TRECHO DO TEXTO ->
------------------------------------------------------------------------

A capacidade radioativa de alguns materiais foi descoberta em 1896 com Henri Becquerel ao estudar a fluorescência natural de alguns minerais de modo que, a partir de então, esses materiais radioativos passaram a despertar o interesse de muitos cientistas, incluindo-se entre esses o físico Ernest Rutherford que demonstrou que esses materiais emitiam partículas - que ele denominou de alfa e beta a partir da sua capacidade de penetrar a matéria - o que fortaleceu a tese de que os elétrons existiam e faziam parte das estruturas dos átomos ( TRENN, 1976; MYERS, 1976). Surgirá daí, em 1914, com os experimentos dos físicos Ernest Rutherford, Henry Moseley, James Franck e Gustav Hertz - a partir da ideia de que a estrutura de um átomo é composta por um núcleo de carga positiva cercado por elétrons de baixa massa e carga negativa - os primeiros estudos do campo física nuclear ( SMIRNOV, 2003) e todo um conjunto de preceitos e paradigmas relacionados a teoria atômica e a mecânica quântica que irão orientar o desenvolvimento desse campo de estudo nos cerca de cinquenta anos que antecederão a construção do primeiro acelerador de partículas ( PANOFSKY, 1997) e, nos quase cem anos que antecederão a construção do Grande Colisor de Elétrons e Positrons (LEP) da Organização Europeia para Investigação Nuclear (CERN) que operou entre 1989 e 2000 e que, hoje, abriga o Grande Colisor de Hádrons (LHC), onde, em 14 de março de 2013, o Bóson de Higgs teve sua existência provisoriamente confirmada.
O Bóson de Higgs foi predito inicialmente em 1964, partir do chamado Modelo Padrão da Física de Partículas 2, pelo físico britânico Peter Higgs que, ao se debruçar sobre as ideias de Philip Anderson a prediz. Contudo, dadas as limitações tecnológicas de seu tempo, este, não teve condições de investigar a sua possível existência até o ano de 2008 quando entrou em funcionamento o Grande Colisor de Hádrons (LHC).
Com o desenvolvimento da pesquisa e a busca da hipotética partícula, a faixa energética de procura do bóson foi se estreitando e, em dezembro de 2011, os limites energéticos de busca estavam entre as faixas de 116-130 GeV 3, segundo a equipe ATLAS 4, e entre 115 e 127 GeV de acordo com o CMS 5. E, logo em seguida, em 4 de julho de 2012, anunciou-se - pela primeira vez - que uma partícula desconhecida e com massa entre 125 e 127 GeV/c2 6 foi detectada de modo que, grande parte dos físicos que se ocupavam da questão passaram a suspeitar que, esta, poderia se tratar do Bóson de Higgs, conforme noticiado por muitas agências.
Em março de 2013, depois de uma série de estudos e experimentações, provou-se que tal partícula se comportava, interagia e decaía de acordo com as várias formas preditas pelo Modelo Padrão, além de provisoriamente provar-se que ela possuía paridade positiva e spin nulo, dois atributos fundamentais de um Bóson de Higgs, indicando fortemente a existência da partícula. Partícula essa que combina duas forças da natureza e mostra que essas são, de fato, dois aspectos diferentes de uma mesma força maior, que responde pela existência de massa nas partículas elementares. Contudo, os resultados das pesquisas são tratados com prudência ( phronesis) como advogava Aristóteles.

------------------------------------------------------------------------

INFORMAÇÕES FORNECIDAS ->

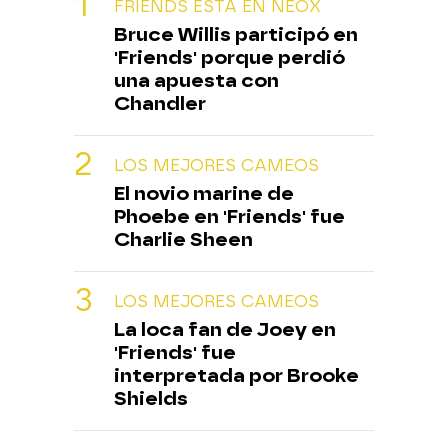
FRIENDS ESTÁ EN NEOX
Bruce Willis participó en
'Friends' porque perdió
una apuesta con
Chandler
LOS MEJORES CAMEOS
El novio marine de
Phoebe en 'Friends' fue
Charlie Sheen
LOS MEJORES CAMEOS
La loca fan de Joey en
'Friends' fue
interpretada por Brooke
Shields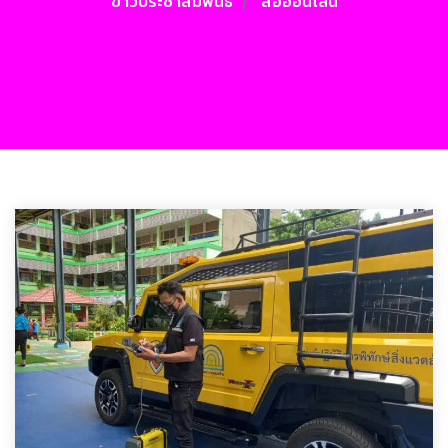
ข่าวประชาสัมพันธ์
สื่อออนไลน์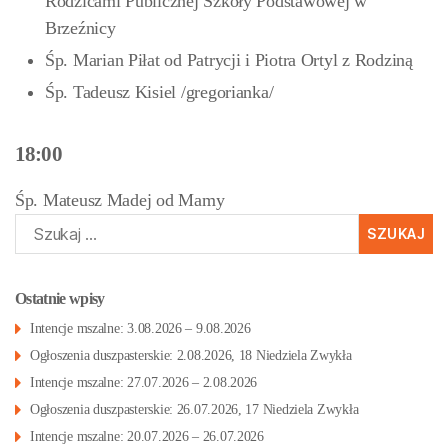
Rodzicami Publicznej Szkoły Podstawowej w
Brzeźnicy
Śp. Marian Piłat od Patrycji i Piotra Ortyl z Rodziną
Śp. Tadeusz Kisiel /gregorianka/
18:00
Śp. Mateusz Madej od Mamy
Szukaj:
Ostatnie wpisy
Intencje mszalne: 3.08.2026 – 9.08.2026
Ogłoszenia duszpasterskie: 2.08.2026, 18 Niedziela Zwykła
Intencje mszalne: 27.07.2026 – 2.08.2026
Ogłoszenia duszpasterskie: 26.07.2026, 17 Niedziela Zwykła
Intencje mszalne: 20.07.2026 – 26.07.2026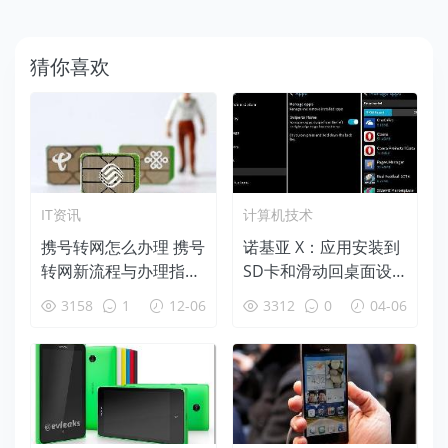
猜你喜欢
IT资讯
计算机技术
携号转网怎么办理 携号
诺基亚 X：应用安装到
转网新流程与办理指南
SD卡和滑动回桌面设
(全攻略)
置
3158
1
12-06
3312
0
04-06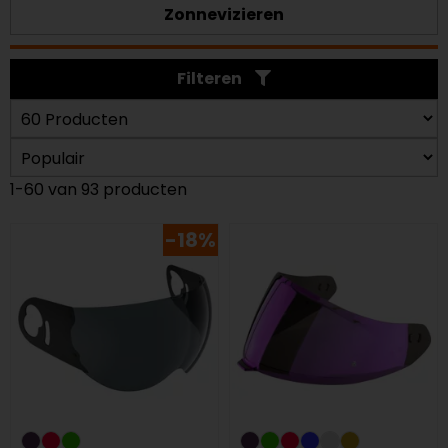
Zonnevizieren
Filteren
1-60 van 93 producten
-18%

------------------------------------------------------------------------

ITEM DA TAREFA A ->
Resuma em duas frases o trecho sobre o Bóson de Higgs.
ITEM DA TAREFA B ->
Enumere todas as pessoas que o trecho sobre o Bóson de Higgs apresenta expressamente como físicos.
ITEM DA TAREFA C ->
Prossiga com o trecho sobre o Bóson de Higgs a partir do ponto em que ele termina.

RESPOSTA ESCRITA A ->
Desde a descoberta da radioatividade por Henri Becquerel em 1896 e dos trabalhos de Ernest Rutherford, surgiram os estudos da física nuclear que levaram à construção de aceleradores como o LHC do CERN. Previsto por Peter Higgs em 1964, o Bóson de Higgs só pôde ser investigado após 2008, e, depois do anúncio em julho de 2012 de uma partícula com massa entre 125 e 127 GeV/c2, sua existência foi provisoriamente confirmada em março de 2013.

RESPOSTA ESCRITA B ->
- Ernest Rutherford
- Henry Moseley
- James Franck
- Gustav Hertz
- Peter Higgs

RESPOSTA ESCRITA C ->
Todavia, se estamos nos referindo a uma partícula nuclear básica que compõem a estrutura mais elementar dos átomos, por que se referir a ela como a partícula de deus se ela não tem nada a ver com a religião e/ou com qualquer escrito canônico? A resposta mais comum se baseia no fato de que os meios de comunicação em grande parte popularizaram essa expressão a partir de um livro de divulgação científica, escrito por Leon Lederman, intitulado “The God Particle: If the Universe Is the Answer, What Is the Question?”, publicado em 1993, o qual, com vistas a tornar as complexidades da ciência acessíveis ao grande público, na construção de seu argumento recorreu a uma imagem expressiva que acabou por ter mais sucesso do que o nome escolhido pelos físicos 7.
Se como querem os teóricos da secularização, têm-se que o mundo moderno e todo o modo como ele está estruturado a partir da separação entre as coisas dos homens e as coisas de deus, ou sagradas, é um pressuposto da racionalidade e da prática teleológica contemporânea, a qual deve - em tese - orientar a ação humana para um fim. Têm-se então que isso não ocorre sem consequências. Em nome dessa teleologia e de um mundo fundado na ciência, criou-se todo um conjunto de regramentos que orientam a busca de seu fim último (o summum bonum) que preside e justifica as demais como muito bem estipulou Aristóteles (1984).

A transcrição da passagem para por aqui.